Install the MCP runtime and dependencies for your environment. Mongo-MCP is intended to run with uvx for local development and testing.
Run the MCP server locally using the standard MCP runner. The recommended start command is to execute the MCP server through uvx so it can be integrated with MCP clients using stdio transport.
Environment variables control how Mongo-MCP connects to MongoDB and how it logs and times out operations. You can customize the MongoDB URI, default database, pool sizes, timeouts, TLS/authentication, read/write concerns, and logging behavior.

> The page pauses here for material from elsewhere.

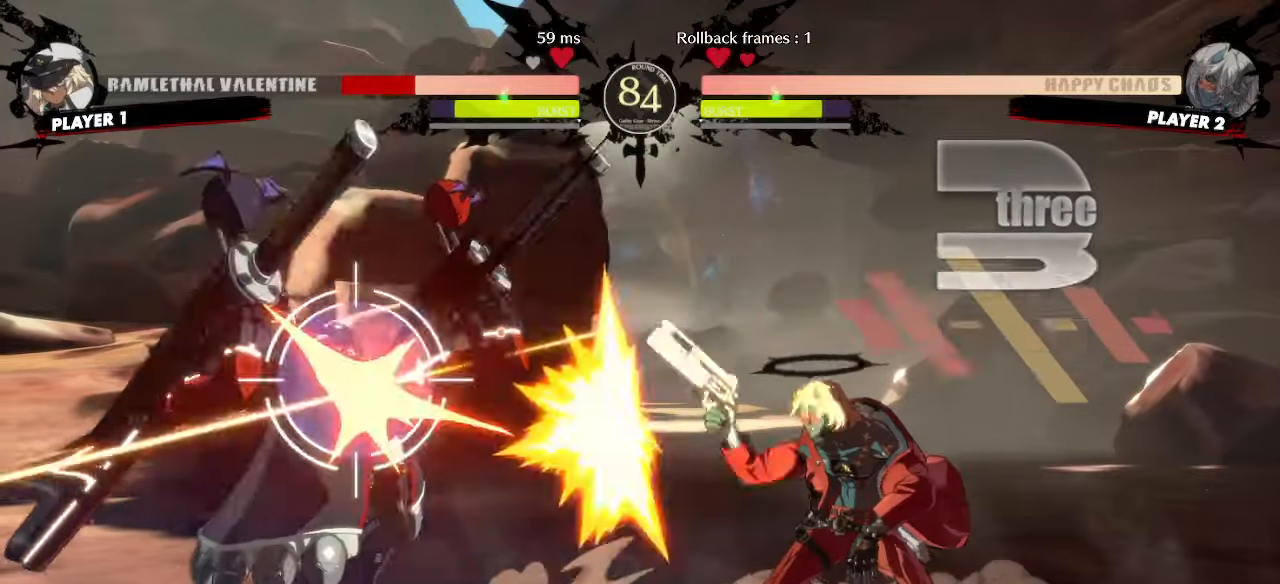
{"dt_ms": 500, "buttons": []}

You can run Mongo-MCP with a local MongoDB instance by setting the following environment variables (examples shown in placeholders): MONGODB_URI, MONGODB_DEFAULT_DB, and LOG_LEVEL. You can also tune pool sizes, timeouts, and security settings as needed.
Security-conscious deployments enable TLS and proper authentication. You can enable TLS (TLS/SSL) and specify authentication sources and mechanisms when connecting to MongoDB. Ensure sensitive credentials are managed securely (for example, via environment variables or a secret store) and limit dangerous operations to trusted clients.
Mongo-MCP includes logging with configurable levels. You can adjust LOG_LEVEL and related logging options to control what information is written to log files, including rotation behavior and backup counts.
If you run Mongo-MCP in a local development environment, you can debug and validate connections by performing a comprehensive connection test and querying server status or replica set status via the provided tools.
If you encounter connection or operation issues, verify that MongoDB is reachable at the configured URI, confirm the default database exists (if you rely on it), check the logs for errors, and ensure the MCP server process has the necessary permissions to access the MongoDB instance.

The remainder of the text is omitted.